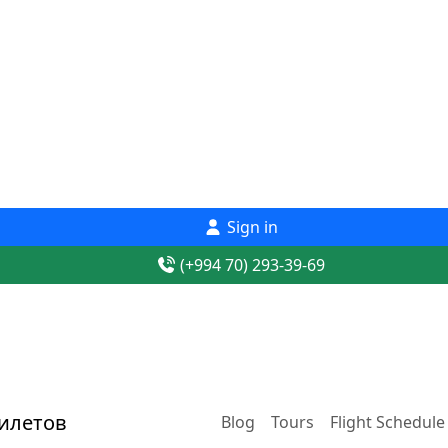
Sign in
(+994 70) 293-39-69
Blog
Tours
Flight Schedule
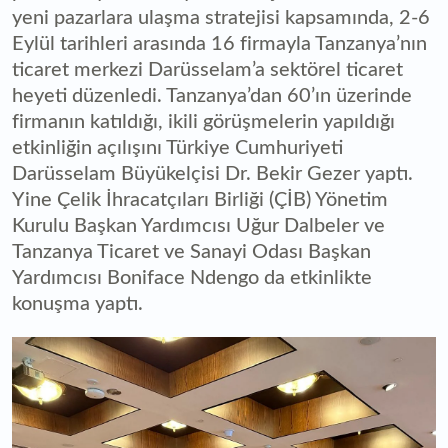
yeni pazarlara ulaşma stratejisi kapsamında, 2-6
Eylül tarihleri arasında 16 firmayla Tanzanya’nın
ticaret merkezi Darüsselam’a sektörel ticaret
heyeti düzenledi. Tanzanya’dan 60’ın üzerinde
firmanın katıldığı, ikili görüşmelerin yapıldığı
etkinliğin açılışını Türkiye Cumhuriyeti
Darüsselam Büyükelçisi Dr. Bekir Gezer yaptı.
Yine Çelik İhracatçıları Birliği (ÇİB) Yönetim
Kurulu Başkan Yardımcısı Uğur Dalbeler ve
Tanzanya Ticaret ve Sanayi Odası Başkan
Yardımcısı Boniface Ndengo da etkinlikte
konuşma yaptı.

------------------------

Count the lines in the records above that contain the word "Darüsselam", and reply with only that number.

#### Task result:
2